French animated edutainment TV series

Archibald le Magichien (literally: Archibald the Magic Dog) is a French animated edutainment TV series that originally aired on TF1 from 1980 to 1981. The series consists of 46 five-minute episodes and was one of the earliest productions by DIC Audiovisuel (then known as DIC Entertainment), preceding Ulysses 31 by a year.

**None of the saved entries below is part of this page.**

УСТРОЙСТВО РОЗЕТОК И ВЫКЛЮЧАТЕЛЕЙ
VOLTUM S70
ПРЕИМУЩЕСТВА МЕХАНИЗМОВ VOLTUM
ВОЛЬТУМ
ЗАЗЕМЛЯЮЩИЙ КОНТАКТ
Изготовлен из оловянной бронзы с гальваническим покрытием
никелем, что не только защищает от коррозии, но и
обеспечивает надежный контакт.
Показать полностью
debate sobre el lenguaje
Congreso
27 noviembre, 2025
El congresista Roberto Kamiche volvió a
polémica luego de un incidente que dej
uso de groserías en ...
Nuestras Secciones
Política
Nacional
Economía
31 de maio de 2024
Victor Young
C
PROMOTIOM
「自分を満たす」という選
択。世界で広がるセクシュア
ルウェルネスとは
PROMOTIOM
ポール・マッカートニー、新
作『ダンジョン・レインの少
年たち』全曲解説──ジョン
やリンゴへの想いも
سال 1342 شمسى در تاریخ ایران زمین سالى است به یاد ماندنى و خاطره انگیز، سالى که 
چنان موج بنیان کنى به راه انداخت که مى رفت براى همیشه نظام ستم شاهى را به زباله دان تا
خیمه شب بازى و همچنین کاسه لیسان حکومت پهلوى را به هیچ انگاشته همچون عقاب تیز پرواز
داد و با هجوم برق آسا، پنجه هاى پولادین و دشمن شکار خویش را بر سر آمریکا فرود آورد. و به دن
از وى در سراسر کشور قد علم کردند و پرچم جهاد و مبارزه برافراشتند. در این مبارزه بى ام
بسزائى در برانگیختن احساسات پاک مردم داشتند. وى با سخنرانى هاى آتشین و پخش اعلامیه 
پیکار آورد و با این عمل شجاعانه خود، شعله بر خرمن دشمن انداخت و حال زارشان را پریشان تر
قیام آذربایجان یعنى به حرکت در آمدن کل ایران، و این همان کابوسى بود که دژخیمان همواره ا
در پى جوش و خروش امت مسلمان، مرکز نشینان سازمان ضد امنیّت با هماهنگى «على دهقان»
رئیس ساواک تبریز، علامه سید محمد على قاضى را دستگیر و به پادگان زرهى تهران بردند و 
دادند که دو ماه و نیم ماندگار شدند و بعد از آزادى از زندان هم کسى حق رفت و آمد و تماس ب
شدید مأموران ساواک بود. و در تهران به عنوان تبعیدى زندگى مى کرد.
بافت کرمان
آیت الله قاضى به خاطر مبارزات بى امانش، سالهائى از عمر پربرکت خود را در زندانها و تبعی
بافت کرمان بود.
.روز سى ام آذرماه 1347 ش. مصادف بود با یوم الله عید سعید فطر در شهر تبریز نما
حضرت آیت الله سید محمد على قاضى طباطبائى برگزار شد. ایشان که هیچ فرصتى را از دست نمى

Ownership of the series passed to Disney in 2001 when Disney acquired Fox Kids Worldwide, which also includes Saban Entertainment libraries, which consists of the C&D/DIC Audiovisuel programs.

== Title ==
The title's last word, magichien, is a portmanteau combining the French words magie (magic) and chien (dog). This wordplay creates a pun on magicien (magician), reflecting the main character's magical abilities and canine transformation.

== Synopsis ==
The series follows Archibald, a magician who accidentally transforms himself into a Bearded Collie dog and is unable to recall the spell to revert to his human form. Throughout the series, he befriends a young boy named Pierrot and, despite his predicament, uses his magical skills and knowledge to educate Pierrot—and by extension, the audience—on essential health and hygiene habits.

== Educational themes ==
The series is aimed at teaching children valuable life lessons regarding personal health and well-being. The series addressed several key topics, including:

- The dangers of smoking and alcohol consumption.
- The risks of prolonged exposure to the sun.
- The importance of regular hygiene practices, such as brushing teeth, washing hands, and bathing.
- The benefits of physical exercise and maintaining an active lifestyle.
- The necessity of a balanced diet for overall health.